Un été pour repenser la fonction formation

Propice aux vagabondages, les vacances d’été sont l’occasion de faire un pas de côté, de prendre le temps de la (re)découverte, en quête de nouveaux enthousiasmes. Des ressources pour… se ressourcer, c’est ce que propose le consultant Michel Fourmy dans sa lettre estivale.

Par - Le 28 juillet 2016.

Propice aux vagabondages, les vacances d’été sont l’occasion de faire un pas de côté, de prendre le temps de la (re)découverte, en quête de nouveaux enthousiasmes. Des ressources pour… se ressourcer, c’est ce que propose le consultant Michel Fourmy dans sa lettre estivale.

Pour tous ceux qui ne sont pas encore en vacances, déjà revenus ou d’astreinte, c’est sur son site que nous sommes allés chercher matière à réflexion. Vous y trouverez, en libre accès, le chapitre dédié à la fonction formation, issu de son best-seller Stratégie et création de valeur – Vers une économie du capital humain (éditions Maxima).
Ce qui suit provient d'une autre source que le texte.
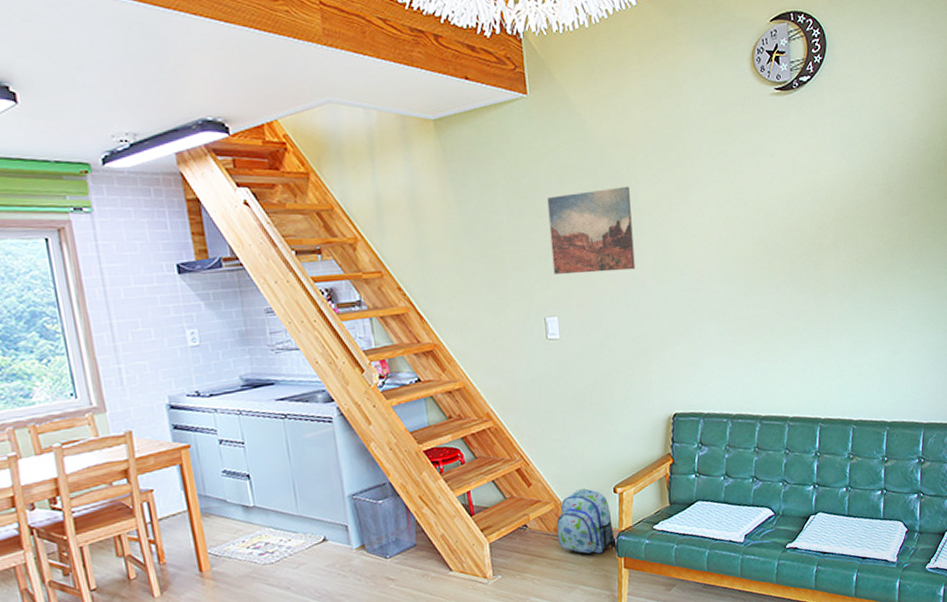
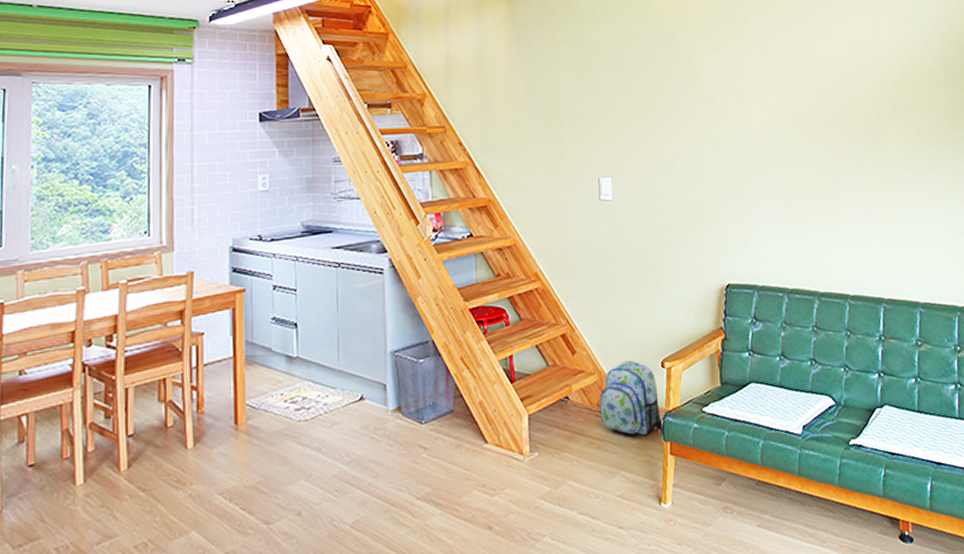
wall art: present [547,186,635,274] -> none [607,53,691,136]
En une vingtaine de pages, Michel Fourmy y démontre l’urgence pour les entreprises de reprendre en main la fonction formation, sans attendre qu’une solution émerge du législateur et des partenaires sociaux. Et pour l’auteur, la modernisation de la fonction passe par une inversion de paradigme impliquant la mutation d’une « fonction centrée sur l’administration à une fonction stratégique pour l’organisation apprenante : passer des objectifs de moyens à des finalités ».
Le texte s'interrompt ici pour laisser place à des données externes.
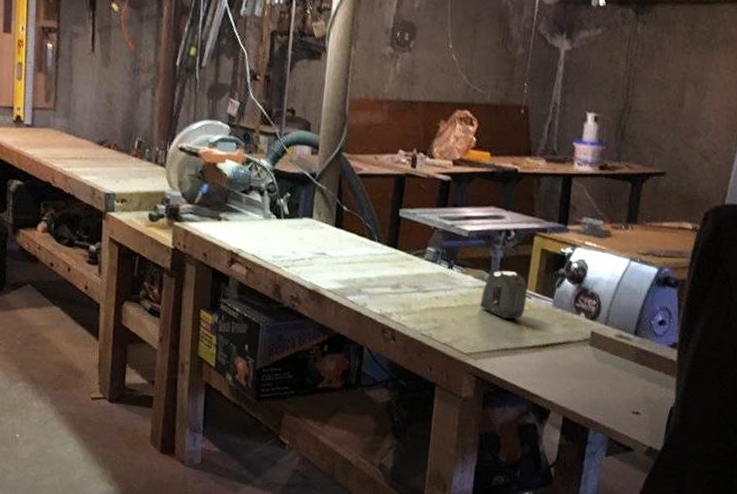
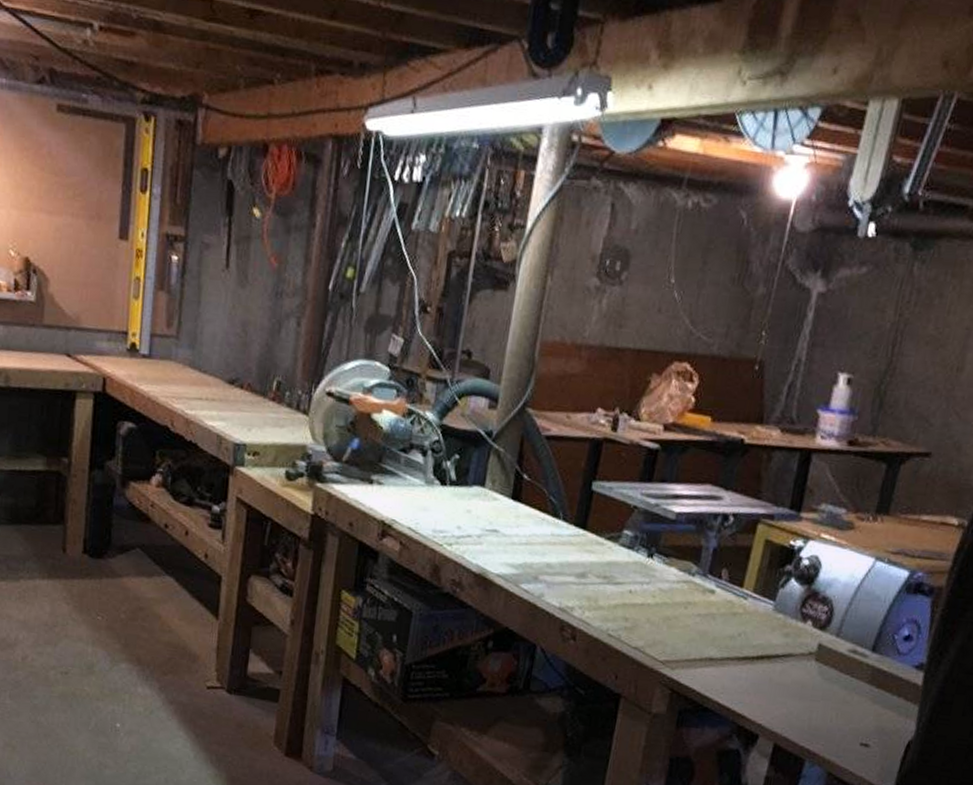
tape measure: present [479,270,527,320] -> none [682,563,744,624]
Priorité à la résolution de problèmes

Pour ce faire, il apparaît que « la notion même de formation n’a pour ainsi dire plus sa place » dans des environnements où priment désormais les notions de « professionnalisation et d’apprentissage ». Tournée vers « l’aide à la résolution de problèmes », la fonction formation se doit « d’organiser la mise à disposition du savoir et du savoir-faire », dans une perspective de management de la connaissance. Ce qui passe par une montée en puissance de la dimension collaborative, avec des organisations réellement « apprenantes », capables « d’intégrer le partage de la résolution de problèmes dans l’activité même des salariés » : « la « formation » n’est plus formative mais devient « résolvante » ». In fine, il apparaît nécessaire à l’auteur de sortir de la logique du système créé par la loi de 1971, où la formation apparaît conne une « fin en soi », pour aller vers « une formation intégrée dans un processus plus large d’apprentissage stratégique ».

Le cas des universités d’entreprise

Après avoir appelé à « organiser l’innovation opérationnelle » et « transformer la fonction formation en centre de profit », Michel Fourmy évoque le « cas particulier des universités d’entreprise ». De l’université « élitiste », centrée sur les « hauts potentiels », à l’université « virtuelle », qui sert avant tout des intérêts « individuels » et « technophiles », de nombreux modèles se sont développés depuis le début des années 1980. Pour dépasser les limites de chacun d’entre eux, le modèle devrait selon l’auteur être celui d’un « lieu de démocratisation de la connaissance ». Se défendant de toute démagogie, il souligne qu’un tel projet qui vise à favoriser le développement de l’intelligence collective par « l’innovation » et une plus grande perméabilité entre « niveaux hiérarchiques et métiers », requiert une nouvelle organisation. Enfin, si l’université est « d’entreprise », elle doit rester au contact de celle-ci en respectant trois principes : « concerner tous les collaborateurs ; être dans la ligne de la stratégie et savoir nourrir celle-ci ; évoluer au fil du temps, savoir s’adapter et remettre en cause ses contenus et les « modalités d’apprentissage » qu’elle propose ».